The main.tf file defines our resources and references the variables we defined in variables.tf.

terraform {
  required_providers {
    google = {
      source  = "hashicorp/google"
      version = "5.6.0"
    }
  }
}

provider "google" {
  credentials = file(var.credentials)
  project     = var.project
  region      = var.region
}

resource "google_storage_bucket" "demo_bucket" {
  name          = var.gcs_bucket_name
  location      = var.location
  force_destroy = true

  lifecycle_rule {
    condition {
      age = 1
    }
    action {
      type = "AbortIncompleteMultipartUpload"
    }
  }
}

resource "google_bigquery_dataset" "demo_dataset" {
  dataset_id = var.bq_dataset_name
  location   = var.location
}

Now lets run our code!
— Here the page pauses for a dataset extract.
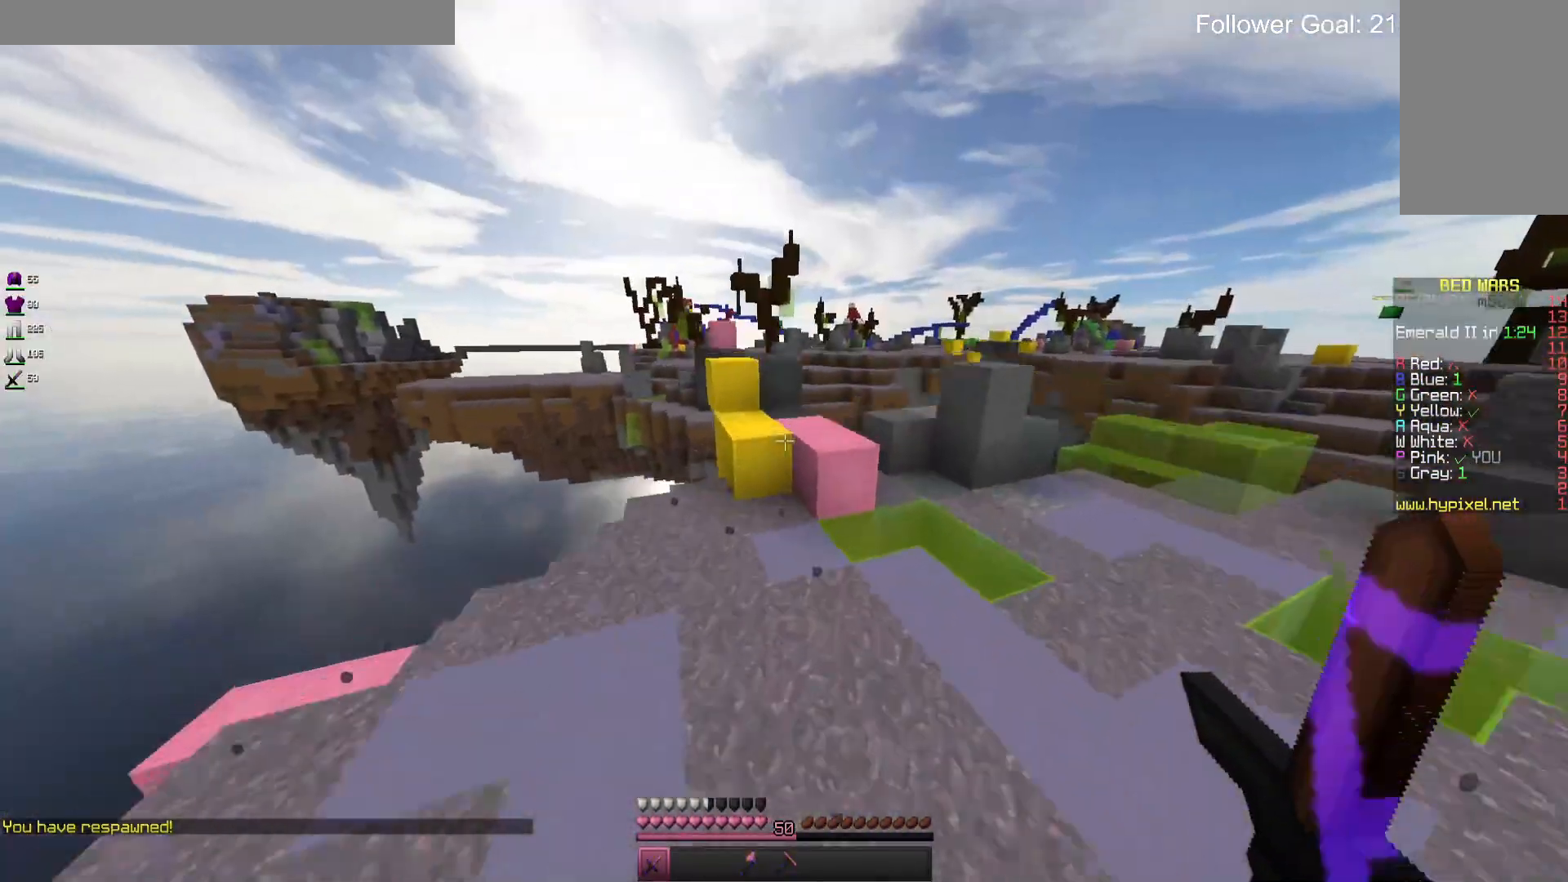
{"keys": [], "mouse": [], "events": [[33, "space", "up"], [400, "w", "up"]]}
Go to your terminal and make sure you are in the same directory as your main.tf file before running the following in sequential order:

# Initialize state file (.tfstate)
terraform init

# Initialize state file (.tfstate)
terraform plan

# Check changes to new infra plan
terraform apply

I will note in the Zoomcamp, we pass in the project variable when running the terraform commands, but since we set the project id as a default value, you do not need to perform this, but it is important to note you can pass through variables.

Also, I'm not sure the it is 100% necessary to authenticate with the Google Cloud Shell, as I noticed it defaults to OAuth instead of using our JSON keys, but I believe since we defined the credentials variable with our API Key, it may be redundant.
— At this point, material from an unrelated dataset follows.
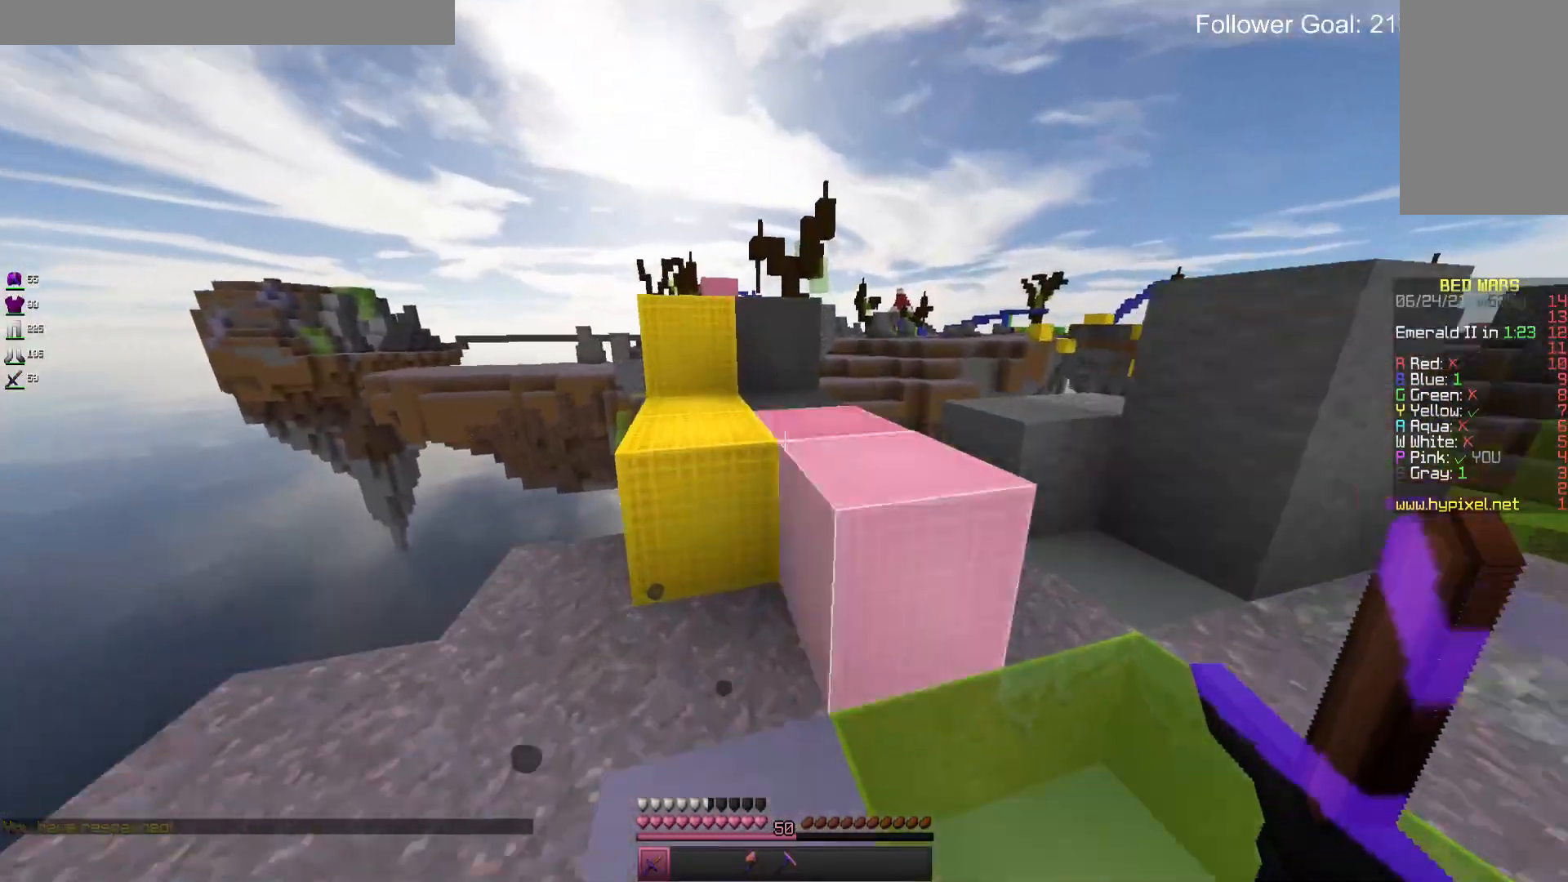
{"keys": [], "mouse": [], "events": []}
# Refresh service-account's auth-token for this session
gcloud auth application-default login

# Initialize state file (.tfstate)
terraform init

# Check changes to new infra plan
terraform plan -var="project=<your-gcp-project-id>"

# Apply your changes
terraform apply -var="project=<your-gcp-project-id>"

Finalizing and Cleaning Up Your Deployment

After we run our code, you should see some confirmation in the terminal as well as your new Storage Bucket and Big Query demo dataset in your GCP Project.

terraform-output
gcp-bucket

Finally, don't forget to run terraform destroy to delete the resources after you are finished!

# Delete infra after your work, to avoid costs on any running services
terraform destroy

Looking Ahead

Thanks for reading and I truly hope this helped if you ran into any issues with this module. In the upcoming weeks, I'll be diving into Week 2, which focuses on Workflow Orchestration with Mage. My intent is to continue sharing my thoughts in future posts and I'm looking forward to exploring this next chapter with you all!